Jarkko Männistö, Asianajaja presenting his paper in Brussels at the CCBE Training conference on 14th December 2017

This is a short blog by Jarkko Männistö, Asianajaja, OTT outlining key points from his intervention at the CCBE conference on Training of Lawyers, challenges and opportunities, Brussels, 14 December 2017.

I have been teaching advocacy to students, bar exam candidates, and experienced attorneys for almost 15 years. What I have learned, through a series of trials and errors, is that students learn what they want to learn. And only what they want to learn.

Based on this experience I argue that continuing legal education in the 21st century should, above all, be a positive experience to those we wish to educate.

The following are, what I consider, the four cornerstones of the positive learning experience.

Go online, go live
Lawyers are chronically time constrained. So take legal education online whenever you can. If a lawyer can save an hour or two of travel time, he or she just might spend a good part of the time saved learning something new.

If you want to lecture, broadcast it live. Livestream lecture with a real time chat is a great way on engaging students from the comfort of their own office or home.

Show, don’t tell
Those who can, do; those who can’t, teach. If you do not agree with this, show your students how it’s done. It’s easy enough to say that you should write clearly and concisely. Following that instruction is the hard part.

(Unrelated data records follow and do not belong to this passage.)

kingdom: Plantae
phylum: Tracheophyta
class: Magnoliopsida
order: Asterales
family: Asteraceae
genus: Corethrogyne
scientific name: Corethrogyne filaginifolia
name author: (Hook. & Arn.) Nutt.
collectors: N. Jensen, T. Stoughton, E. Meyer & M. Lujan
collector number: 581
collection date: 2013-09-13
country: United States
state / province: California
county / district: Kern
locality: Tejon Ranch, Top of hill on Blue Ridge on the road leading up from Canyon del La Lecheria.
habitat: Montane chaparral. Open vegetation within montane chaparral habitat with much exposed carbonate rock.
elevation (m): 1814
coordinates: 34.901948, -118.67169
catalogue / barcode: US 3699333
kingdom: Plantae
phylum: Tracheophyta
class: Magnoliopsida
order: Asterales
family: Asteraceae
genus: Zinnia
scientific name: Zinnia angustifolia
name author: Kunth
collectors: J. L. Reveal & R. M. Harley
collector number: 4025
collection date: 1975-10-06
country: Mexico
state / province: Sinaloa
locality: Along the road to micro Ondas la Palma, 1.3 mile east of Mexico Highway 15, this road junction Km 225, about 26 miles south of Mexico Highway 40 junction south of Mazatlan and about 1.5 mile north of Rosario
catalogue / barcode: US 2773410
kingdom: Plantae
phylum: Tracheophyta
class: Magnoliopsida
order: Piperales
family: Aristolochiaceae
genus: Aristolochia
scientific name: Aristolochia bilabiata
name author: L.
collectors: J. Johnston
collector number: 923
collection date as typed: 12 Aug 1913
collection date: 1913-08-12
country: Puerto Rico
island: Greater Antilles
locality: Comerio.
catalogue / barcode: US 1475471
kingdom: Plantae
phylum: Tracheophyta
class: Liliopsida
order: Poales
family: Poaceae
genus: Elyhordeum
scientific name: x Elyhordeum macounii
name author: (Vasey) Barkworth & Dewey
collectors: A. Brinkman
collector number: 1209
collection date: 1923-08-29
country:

Lawyers must apply law to concrete problems. Continuing legal education should help them do that, which is why continuing legal education should be all about application.

Doing is learning
Sitting still and listening someone talk about the law is, even for most lawyers, dreadfully boring. Don’t put your students’ brain into hibernation.

Instead, activate your students. Ask questions. Create problems. Make them do the work, because that’s what learning requires. Hard work. Doing stuff with your brain. Not having it done for you by someone else (the teacher).

Be a coach
People avoid things which cause them embarrasment. Never make people feel bad about themselves, because most of them will not study harder to avoid further embarrasment. Instead, they will take the easy way out, which is to avoid your lectures.

So, accept everyone come in “as is”. You have succeeded as a teacher, if they leave equipped with more knowledge than they came in. And more importantly, with a hunger to learn more.

Jarkko Männistö
Attorney, LL.D.

This posting is an adaptation of the speech Jarkko gave on 14 December in Brussels in the CCBE Seminar titled “Training of lawyers, challenges and opportunities”.